Thank you so much for all the help Peter!

 

[PeterDonis]

is there a way to show mathematically that the static observers will be rotating in place as seen from infinity?

The "in place" part is easy, since the static observer follows an orbit of the timelike KVF by definition.

For the "rotating" part, the brute force way is to compute Fermi-Walker transport for the spatial basis vectors, given some starting orientation (for example, assume that one basis vector points radially outward at some starting event, so it only has an $r$ component, and see if Fermi-Walker transporting it along the worldline adds any component besides an $r$ component), using the metric and connection coefficients and the formula for the components of the 4-velocity of the hovering observer. MTW goes into how to do that at some point, I don't have my copy handy to check where. I think it's somewhere in Wald as well, but I don't know how much detail he goes into about the actual computation.

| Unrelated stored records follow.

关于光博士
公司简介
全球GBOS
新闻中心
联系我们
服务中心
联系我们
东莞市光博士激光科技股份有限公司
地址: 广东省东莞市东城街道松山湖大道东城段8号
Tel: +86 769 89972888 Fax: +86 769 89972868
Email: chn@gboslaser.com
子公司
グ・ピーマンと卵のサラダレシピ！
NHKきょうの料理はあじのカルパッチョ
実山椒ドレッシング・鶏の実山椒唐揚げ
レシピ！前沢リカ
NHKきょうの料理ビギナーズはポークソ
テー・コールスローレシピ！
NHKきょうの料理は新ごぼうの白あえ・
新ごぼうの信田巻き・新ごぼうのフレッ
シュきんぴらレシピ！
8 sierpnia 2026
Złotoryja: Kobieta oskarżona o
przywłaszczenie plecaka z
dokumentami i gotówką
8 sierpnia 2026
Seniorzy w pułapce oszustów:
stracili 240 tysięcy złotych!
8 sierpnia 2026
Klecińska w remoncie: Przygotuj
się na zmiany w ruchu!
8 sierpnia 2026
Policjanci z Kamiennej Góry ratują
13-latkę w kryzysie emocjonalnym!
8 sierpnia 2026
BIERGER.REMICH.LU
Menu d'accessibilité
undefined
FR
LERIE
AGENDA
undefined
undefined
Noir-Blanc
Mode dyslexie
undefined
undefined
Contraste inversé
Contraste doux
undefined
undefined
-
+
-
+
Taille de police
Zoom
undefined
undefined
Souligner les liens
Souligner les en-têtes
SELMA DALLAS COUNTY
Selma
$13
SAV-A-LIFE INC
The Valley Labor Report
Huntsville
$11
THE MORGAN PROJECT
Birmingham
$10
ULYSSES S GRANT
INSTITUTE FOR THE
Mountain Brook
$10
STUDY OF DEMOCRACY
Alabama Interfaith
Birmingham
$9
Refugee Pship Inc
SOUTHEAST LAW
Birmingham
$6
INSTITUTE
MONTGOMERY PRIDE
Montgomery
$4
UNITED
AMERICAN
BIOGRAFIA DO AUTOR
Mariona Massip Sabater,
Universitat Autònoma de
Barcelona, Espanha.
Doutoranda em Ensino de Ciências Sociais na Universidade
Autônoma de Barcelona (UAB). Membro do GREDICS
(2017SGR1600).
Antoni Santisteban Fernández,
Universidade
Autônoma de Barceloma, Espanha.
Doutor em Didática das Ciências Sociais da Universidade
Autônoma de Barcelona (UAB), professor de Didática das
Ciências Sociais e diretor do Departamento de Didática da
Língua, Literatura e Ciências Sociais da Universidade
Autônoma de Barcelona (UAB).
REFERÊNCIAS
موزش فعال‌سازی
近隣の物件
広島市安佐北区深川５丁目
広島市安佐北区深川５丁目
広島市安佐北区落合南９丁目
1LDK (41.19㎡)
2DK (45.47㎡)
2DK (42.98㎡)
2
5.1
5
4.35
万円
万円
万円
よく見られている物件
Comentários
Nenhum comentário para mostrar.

There might well be a slicker way to do it, possibly using vierbeins and tetrads, but I'm not familiar enough with those to give any useful info.

 

[WannabeNewton]

You know that's actually something else that's been confusing me ever since I read this particular section in Geroch's notes: http://postimg.org/image/fqhd7g665/

As per the above, aren't we prematurely assuming that the observer is not rotating (in the self-rotation sense) if we assume his basis vectors are Fermi-Walker transported? Don't we measure rotation (again in the self-rotation sense) by seeing if the basis vectors fail to be Fermi-Walker transported?

 

[PeterDonis]

As per the above, aren't we prematurely assuming that the observer is not rotating (in the self-rotation sense) if we assume his basis vectors are Fermi-Walker transported?

We're not so much assuming this as using it as a definition: we *define* "zero self-rotation" to mean Fermi-Walker transporting the spatial basis vectors. We do this because it makes sense: Fermi-Walker transport basically corresponds, physically, to stabilizing the vectors with gyroscopes.